[Work item] Print the lines of the data from the line containing "Veranda Benefits" through the line containing "A veranda not", inclusive, reproducing them without any change.

[Data]
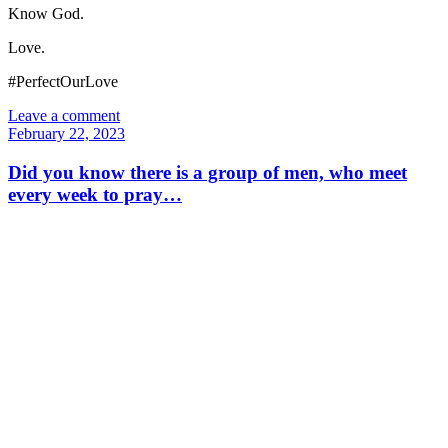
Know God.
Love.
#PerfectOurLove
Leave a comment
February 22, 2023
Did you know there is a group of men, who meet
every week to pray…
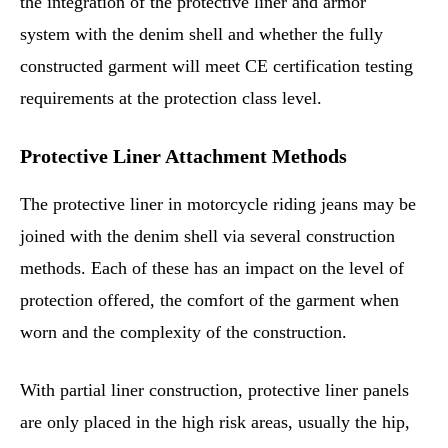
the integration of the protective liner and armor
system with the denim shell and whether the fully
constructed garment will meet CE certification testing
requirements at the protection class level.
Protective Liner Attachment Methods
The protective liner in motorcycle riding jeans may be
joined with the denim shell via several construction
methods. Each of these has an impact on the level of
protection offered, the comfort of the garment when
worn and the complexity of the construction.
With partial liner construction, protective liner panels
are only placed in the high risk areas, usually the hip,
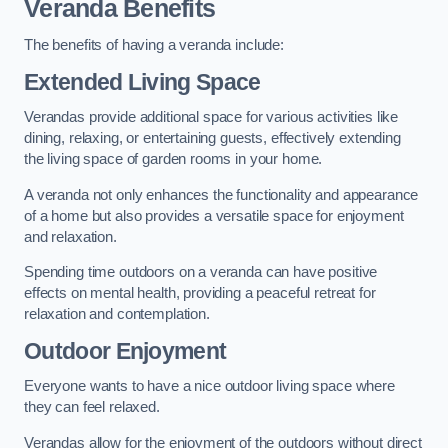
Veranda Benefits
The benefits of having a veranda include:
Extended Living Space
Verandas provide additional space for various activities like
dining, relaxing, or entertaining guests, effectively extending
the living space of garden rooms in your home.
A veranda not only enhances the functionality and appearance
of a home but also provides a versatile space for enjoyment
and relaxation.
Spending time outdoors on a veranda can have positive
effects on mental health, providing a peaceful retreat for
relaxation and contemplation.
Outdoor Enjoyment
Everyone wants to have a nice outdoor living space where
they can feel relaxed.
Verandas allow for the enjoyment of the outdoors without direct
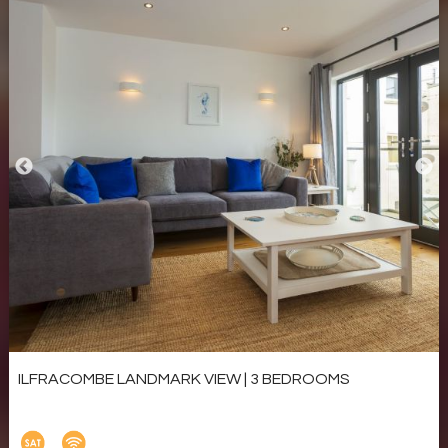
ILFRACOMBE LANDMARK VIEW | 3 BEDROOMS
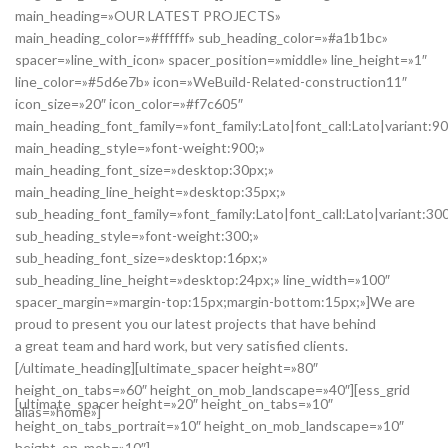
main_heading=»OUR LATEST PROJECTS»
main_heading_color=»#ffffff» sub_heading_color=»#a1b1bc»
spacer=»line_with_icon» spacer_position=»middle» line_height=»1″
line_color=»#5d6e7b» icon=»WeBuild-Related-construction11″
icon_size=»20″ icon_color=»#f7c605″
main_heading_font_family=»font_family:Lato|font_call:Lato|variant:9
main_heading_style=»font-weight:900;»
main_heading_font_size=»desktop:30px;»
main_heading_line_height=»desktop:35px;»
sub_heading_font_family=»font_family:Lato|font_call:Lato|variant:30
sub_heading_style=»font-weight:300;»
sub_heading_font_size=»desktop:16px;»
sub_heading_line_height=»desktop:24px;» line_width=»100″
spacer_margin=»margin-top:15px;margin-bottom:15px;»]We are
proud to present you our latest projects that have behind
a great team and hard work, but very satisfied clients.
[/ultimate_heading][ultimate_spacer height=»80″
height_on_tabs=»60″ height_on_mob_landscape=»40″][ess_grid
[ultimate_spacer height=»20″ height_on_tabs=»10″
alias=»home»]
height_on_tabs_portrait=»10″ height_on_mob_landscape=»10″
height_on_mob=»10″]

[Solution to the problem]
Veranda Benefits
The benefits of having a veranda include:
Extended Living Space
Verandas provide additional space for various activities like
dining, relaxing, or entertaining guests, effectively extending
the living space of garden rooms in your home.
A veranda not only enhances the functionality and appearance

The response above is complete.